TEXT EXCERPT:
=====

One of the methods that can be used to resist these forces is a system of steel plate infills installed between the building columns and beams, known as “steel plate shear walls”. Most of the previous research has focussed on structures located in zones of high seismicity. As a result, design and detailing requirements have become highly onerous, and the system is economical only in small regions of the nation with high risk of a major earthquake. However, developing applications for low and moderate seismic regions (including most of Canada), with a focus on economics and safety, have largely been neglected, despite the huge potential market and benefits to Canadians. Moreover, despite the anticipated great advantages of this systems in industrial buildings, the performance of this system under accidental blast and in the mitigation of progressive collapse have never been investigated.

=====

EXCERPTED DATA:
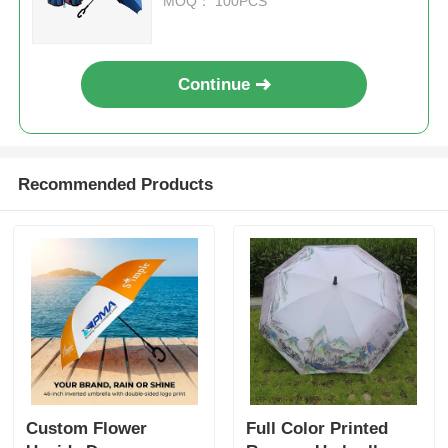
MOQ： 100PCS
Continue
Recommended Products
Custom Flower
Full Color Printed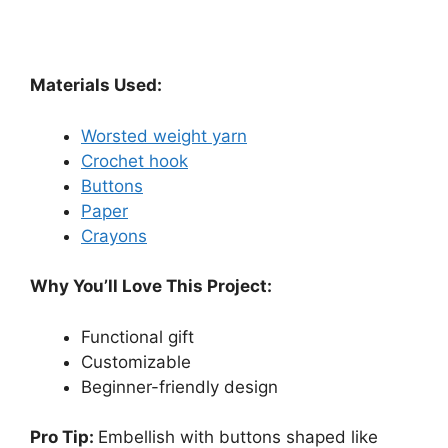
Materials Used:
Worsted weight yarn
Crochet hook
Buttons
Paper
Crayons
Why You’ll Love This Project:
Functional gift
Customizable
Beginner-friendly design
Pro Tip:
Embellish with buttons shaped like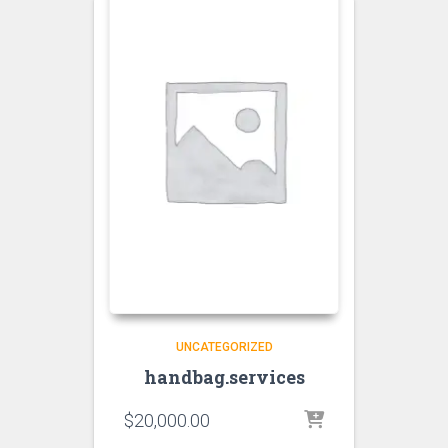
UNCATEGORIZED
handbag.services
$
20,000.00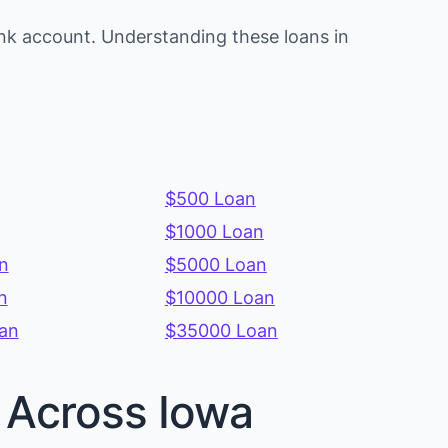
nk account. Understanding these loans in
$500 Loan
$1000 Loan
n
$5000 Loan
n
$10000 Loan
an
$35000 Loan
s Across Iowa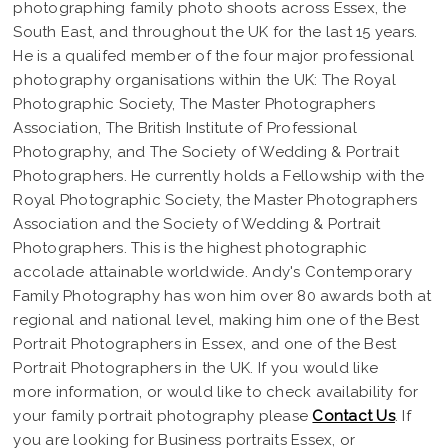
photographing family photo shoots across Essex, the
South East, and throughout the UK for the last 15 years.
He is a qualifed member of the four major professional
photography organisations within the UK: The Royal
Photographic Society, The Master Photographers
Association, The British Institute of Professional
Photography, and The Society of Wedding & Portrait
Photographers. He currently holds a Fellowship with the
Royal Photographic Society, the Master Photographers
Association and the Society of Wedding & Portrait
Photographers. This is the highest photographic
accolade attainable worldwide. Andy's Contemporary
Family Photography has won him over 80 awards both at
regional and national level, making him one of the Best
Portrait Photographers in Essex, and one of the Best
Portrait Photographers in the UK. If you would like
more information, or would like to check availability for
your family portrait photography please
Contact Us
. If
you are looking for Business portraits Essex, or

=====

BRIEF: In the steel plate shear wall text, where were the structures located that most previous research focused on?

RESULT OF THE TASK: In zones of high seismicity.